▶ _To do_
If pictures appear in the lines below, skip them and copy exactly the lines from the one containing "tilt_deg: -1.8" through the one containing "hfov_deg: 31.4", and nothing else.

*** Opening Exercise data ***

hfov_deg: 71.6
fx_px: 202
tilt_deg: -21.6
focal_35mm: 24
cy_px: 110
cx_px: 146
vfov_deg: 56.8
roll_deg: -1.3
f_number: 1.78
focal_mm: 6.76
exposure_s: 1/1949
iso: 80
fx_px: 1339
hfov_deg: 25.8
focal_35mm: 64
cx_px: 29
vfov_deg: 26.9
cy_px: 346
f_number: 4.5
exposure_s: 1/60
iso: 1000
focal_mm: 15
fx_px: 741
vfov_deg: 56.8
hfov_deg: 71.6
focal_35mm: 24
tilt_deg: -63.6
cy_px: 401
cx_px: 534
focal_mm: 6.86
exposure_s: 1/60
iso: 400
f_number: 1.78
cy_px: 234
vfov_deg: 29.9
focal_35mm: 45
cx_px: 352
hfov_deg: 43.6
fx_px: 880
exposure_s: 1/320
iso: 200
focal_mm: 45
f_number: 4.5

*** Closing Exercise data ***
*** Opening Exercise data ***

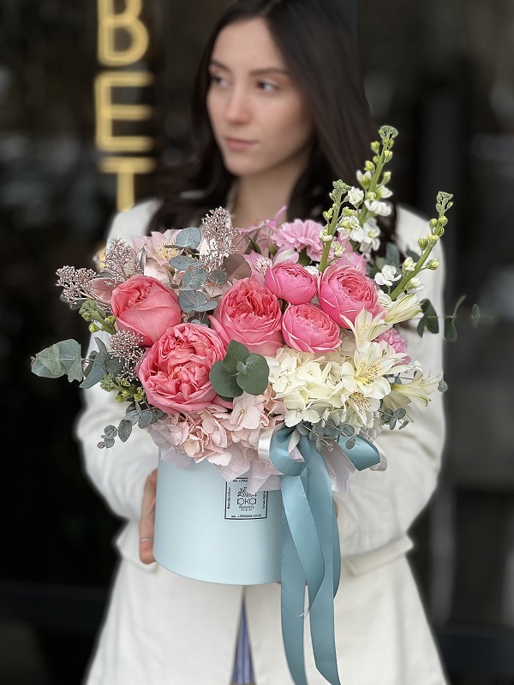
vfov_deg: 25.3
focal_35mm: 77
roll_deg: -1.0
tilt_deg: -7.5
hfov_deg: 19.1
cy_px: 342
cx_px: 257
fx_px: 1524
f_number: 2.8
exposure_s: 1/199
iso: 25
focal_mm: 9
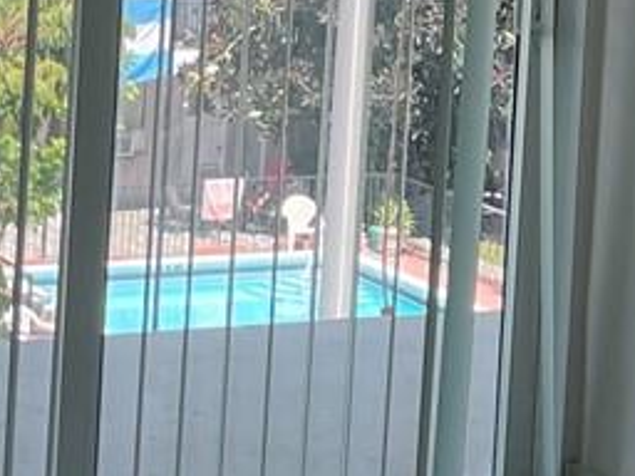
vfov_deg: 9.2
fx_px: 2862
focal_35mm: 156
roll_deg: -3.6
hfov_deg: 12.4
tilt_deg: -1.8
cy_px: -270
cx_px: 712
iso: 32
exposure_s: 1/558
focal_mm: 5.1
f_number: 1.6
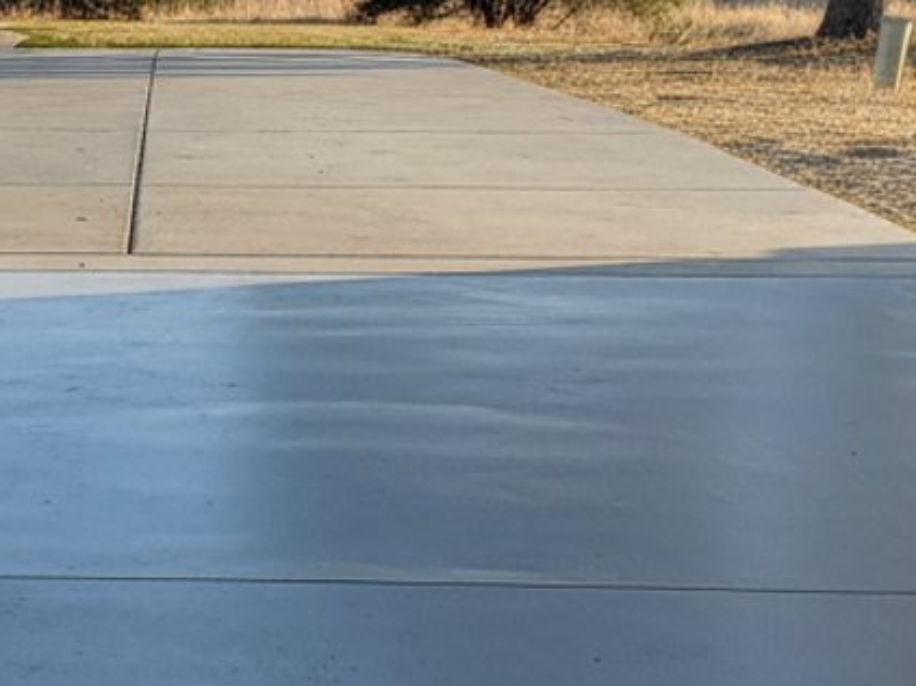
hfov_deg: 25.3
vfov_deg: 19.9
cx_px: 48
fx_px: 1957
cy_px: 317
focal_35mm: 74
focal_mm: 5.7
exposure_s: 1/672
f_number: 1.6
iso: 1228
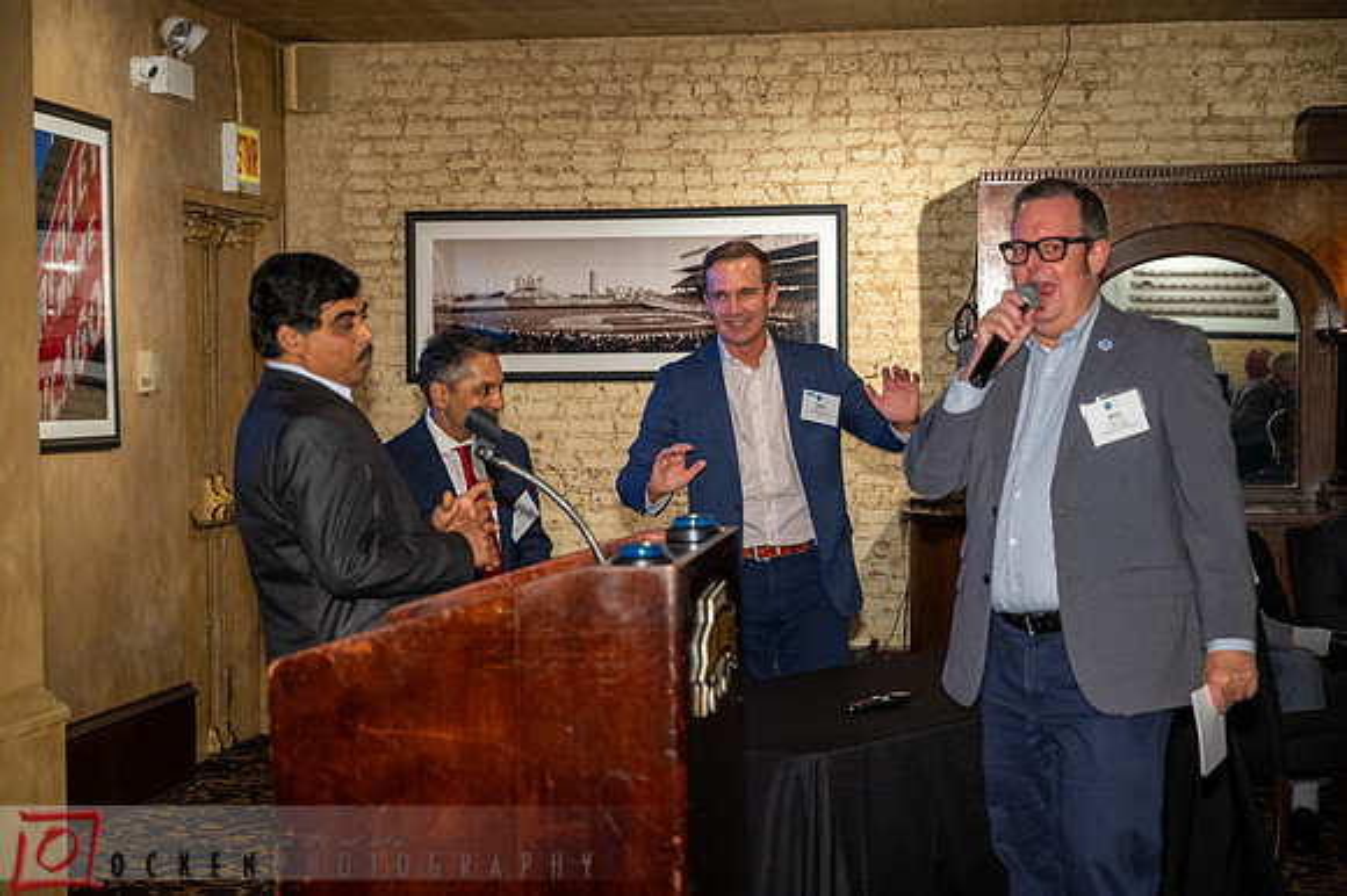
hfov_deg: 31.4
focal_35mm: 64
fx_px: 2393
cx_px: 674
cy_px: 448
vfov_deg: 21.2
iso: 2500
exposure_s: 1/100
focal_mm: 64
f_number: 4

*** Closing Exercise data ***

▶ _Solution to this exercise_
tilt_deg: -1.8
cy_px: -270
cx_px: 712
iso: 32
exposure_s: 1/558
focal_mm: 5.1
f_number: 1.6
hfov_deg: 25.3
vfov_deg: 19.9
cx_px: 48
fx_px: 1957
cy_px: 317
focal_35mm: 74
focal_mm: 5.7
exposure_s: 1/672
f_number: 1.6
iso: 1228
hfov_deg: 31.4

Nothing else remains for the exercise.